(Required action): Reproduce verbatim the line in which "House | 89 | 7 |" occurs, together with each line that follows it to the end of the listing, and nothing more.

——

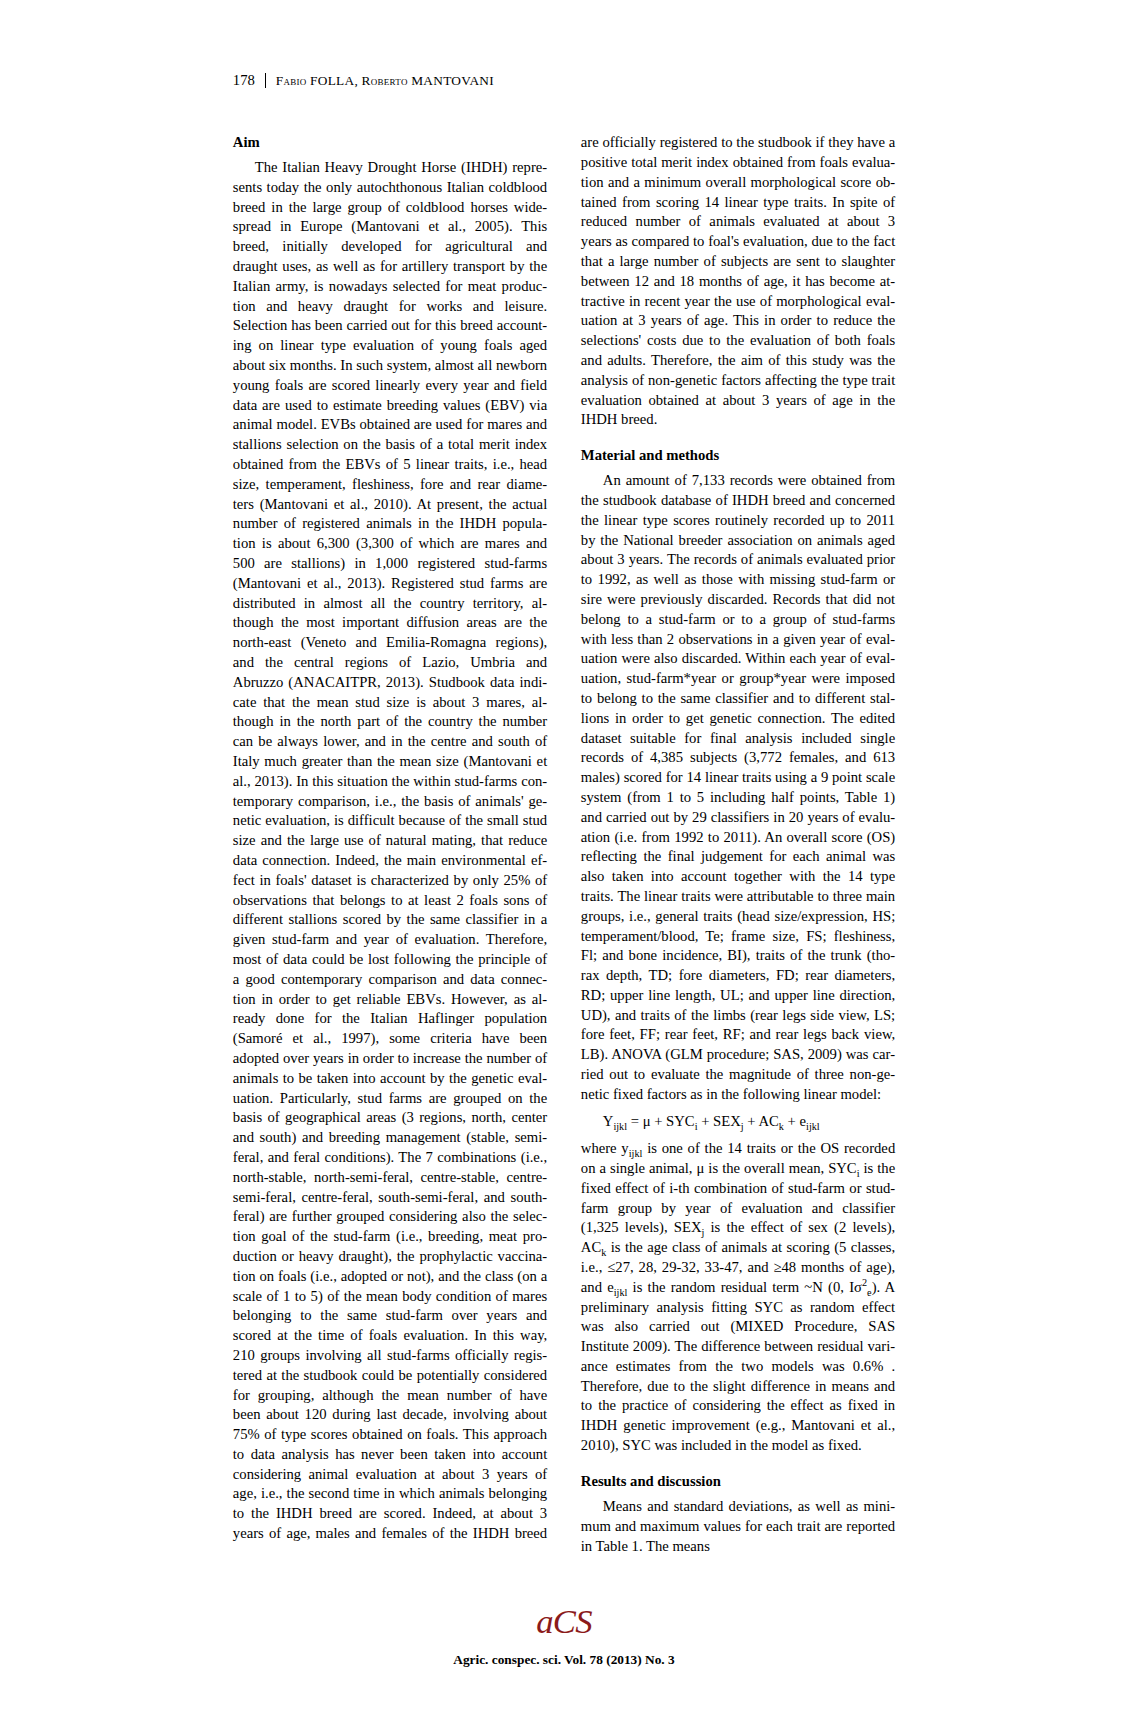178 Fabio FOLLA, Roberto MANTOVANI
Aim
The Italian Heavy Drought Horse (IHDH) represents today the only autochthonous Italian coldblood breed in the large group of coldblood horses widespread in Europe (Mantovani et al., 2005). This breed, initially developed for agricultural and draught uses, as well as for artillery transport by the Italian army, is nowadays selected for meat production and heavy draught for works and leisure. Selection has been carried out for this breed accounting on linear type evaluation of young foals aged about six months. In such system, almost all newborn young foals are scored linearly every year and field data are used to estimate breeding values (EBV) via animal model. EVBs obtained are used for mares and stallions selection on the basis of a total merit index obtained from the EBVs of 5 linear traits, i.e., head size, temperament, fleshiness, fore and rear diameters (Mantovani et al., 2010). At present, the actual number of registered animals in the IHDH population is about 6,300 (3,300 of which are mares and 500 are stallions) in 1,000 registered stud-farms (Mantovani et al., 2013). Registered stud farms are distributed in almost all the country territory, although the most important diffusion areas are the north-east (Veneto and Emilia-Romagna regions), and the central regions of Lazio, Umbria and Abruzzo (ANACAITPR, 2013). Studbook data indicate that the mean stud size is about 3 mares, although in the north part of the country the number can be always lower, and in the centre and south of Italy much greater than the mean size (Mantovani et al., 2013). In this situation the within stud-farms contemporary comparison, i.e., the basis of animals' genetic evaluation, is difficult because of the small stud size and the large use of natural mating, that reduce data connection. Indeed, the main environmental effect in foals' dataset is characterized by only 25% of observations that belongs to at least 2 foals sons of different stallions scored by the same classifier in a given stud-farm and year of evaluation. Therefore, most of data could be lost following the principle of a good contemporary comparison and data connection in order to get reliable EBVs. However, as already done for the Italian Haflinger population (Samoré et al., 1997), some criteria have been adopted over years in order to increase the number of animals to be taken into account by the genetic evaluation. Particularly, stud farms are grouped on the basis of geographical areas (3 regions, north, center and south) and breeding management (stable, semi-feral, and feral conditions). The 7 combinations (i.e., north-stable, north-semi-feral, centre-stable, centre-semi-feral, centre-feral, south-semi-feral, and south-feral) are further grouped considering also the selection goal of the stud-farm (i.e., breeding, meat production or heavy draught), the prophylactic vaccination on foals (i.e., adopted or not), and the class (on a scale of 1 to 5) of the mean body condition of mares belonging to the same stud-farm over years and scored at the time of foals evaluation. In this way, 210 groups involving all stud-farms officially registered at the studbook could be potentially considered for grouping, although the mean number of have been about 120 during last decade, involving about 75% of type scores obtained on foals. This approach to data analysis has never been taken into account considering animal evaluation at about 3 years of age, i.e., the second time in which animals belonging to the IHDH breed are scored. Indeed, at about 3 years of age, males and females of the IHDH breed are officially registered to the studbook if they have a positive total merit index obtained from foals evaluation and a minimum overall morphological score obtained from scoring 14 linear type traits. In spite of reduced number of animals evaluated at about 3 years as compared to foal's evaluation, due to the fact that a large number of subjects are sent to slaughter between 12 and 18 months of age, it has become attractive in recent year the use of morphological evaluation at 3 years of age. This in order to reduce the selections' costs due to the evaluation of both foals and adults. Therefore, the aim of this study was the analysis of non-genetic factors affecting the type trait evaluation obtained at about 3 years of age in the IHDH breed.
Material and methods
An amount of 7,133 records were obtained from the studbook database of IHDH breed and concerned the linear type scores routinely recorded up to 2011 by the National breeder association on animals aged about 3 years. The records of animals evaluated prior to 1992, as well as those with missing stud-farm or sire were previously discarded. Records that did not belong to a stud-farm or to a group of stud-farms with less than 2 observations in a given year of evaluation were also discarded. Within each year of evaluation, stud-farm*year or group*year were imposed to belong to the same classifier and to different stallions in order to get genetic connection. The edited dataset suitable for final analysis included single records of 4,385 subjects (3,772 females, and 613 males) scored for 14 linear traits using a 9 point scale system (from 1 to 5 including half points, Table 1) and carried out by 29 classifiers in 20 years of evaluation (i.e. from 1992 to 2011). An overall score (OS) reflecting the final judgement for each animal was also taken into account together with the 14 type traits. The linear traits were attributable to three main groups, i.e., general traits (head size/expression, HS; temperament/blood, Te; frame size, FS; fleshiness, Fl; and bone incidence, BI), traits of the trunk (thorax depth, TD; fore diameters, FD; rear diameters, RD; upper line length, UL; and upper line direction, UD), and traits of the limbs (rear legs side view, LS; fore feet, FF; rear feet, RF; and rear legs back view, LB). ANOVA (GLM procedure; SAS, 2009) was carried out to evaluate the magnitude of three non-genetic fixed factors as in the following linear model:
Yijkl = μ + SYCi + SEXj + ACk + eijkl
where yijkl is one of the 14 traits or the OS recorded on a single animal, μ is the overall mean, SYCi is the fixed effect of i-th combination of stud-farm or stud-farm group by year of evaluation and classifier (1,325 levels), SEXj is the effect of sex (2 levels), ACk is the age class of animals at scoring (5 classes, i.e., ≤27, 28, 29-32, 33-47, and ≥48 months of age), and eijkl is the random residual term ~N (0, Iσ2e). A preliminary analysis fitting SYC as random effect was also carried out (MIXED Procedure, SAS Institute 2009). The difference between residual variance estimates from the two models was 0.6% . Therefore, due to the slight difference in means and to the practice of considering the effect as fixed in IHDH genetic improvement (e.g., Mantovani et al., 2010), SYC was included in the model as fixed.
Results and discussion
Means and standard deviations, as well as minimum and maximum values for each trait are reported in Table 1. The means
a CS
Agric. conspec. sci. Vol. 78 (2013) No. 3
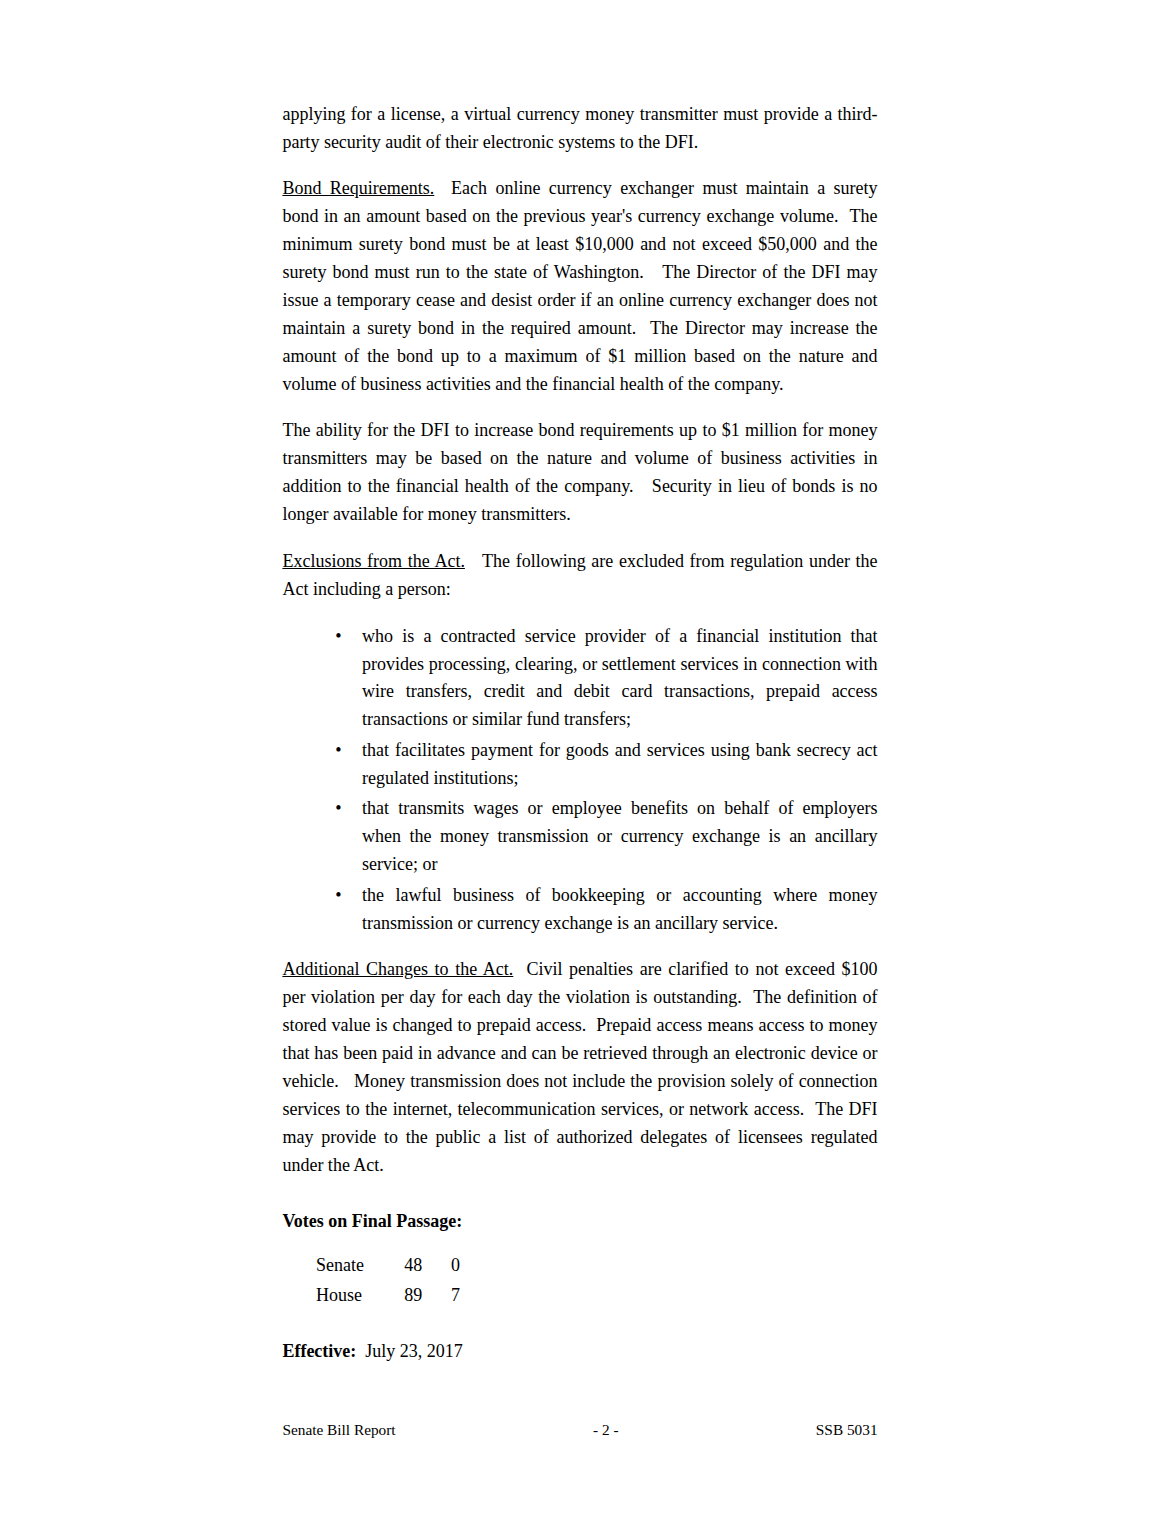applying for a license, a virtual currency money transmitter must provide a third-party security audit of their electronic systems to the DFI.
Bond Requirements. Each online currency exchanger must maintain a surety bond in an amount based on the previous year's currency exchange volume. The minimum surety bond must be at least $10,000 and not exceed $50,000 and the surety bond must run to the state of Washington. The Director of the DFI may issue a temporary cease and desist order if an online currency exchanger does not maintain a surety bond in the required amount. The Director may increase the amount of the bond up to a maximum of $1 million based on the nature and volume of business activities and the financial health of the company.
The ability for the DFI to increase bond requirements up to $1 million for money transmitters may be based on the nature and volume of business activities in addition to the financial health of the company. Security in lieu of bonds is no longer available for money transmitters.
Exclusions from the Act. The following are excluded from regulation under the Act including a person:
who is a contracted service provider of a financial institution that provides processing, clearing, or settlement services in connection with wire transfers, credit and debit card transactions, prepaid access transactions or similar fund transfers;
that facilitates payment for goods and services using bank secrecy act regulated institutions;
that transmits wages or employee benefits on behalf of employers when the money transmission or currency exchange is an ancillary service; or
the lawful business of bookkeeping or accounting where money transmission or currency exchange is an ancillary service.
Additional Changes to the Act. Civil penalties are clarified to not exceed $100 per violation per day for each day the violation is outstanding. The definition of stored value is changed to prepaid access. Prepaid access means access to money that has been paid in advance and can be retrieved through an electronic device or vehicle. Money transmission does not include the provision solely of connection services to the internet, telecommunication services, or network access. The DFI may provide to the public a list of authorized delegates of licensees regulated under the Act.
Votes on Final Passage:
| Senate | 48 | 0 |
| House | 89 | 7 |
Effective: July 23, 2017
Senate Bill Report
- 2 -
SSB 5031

——

(Solved problem):
| House | 89 | 7 |
Effective: July 23, 2017
Senate Bill Report
- 2 -
SSB 5031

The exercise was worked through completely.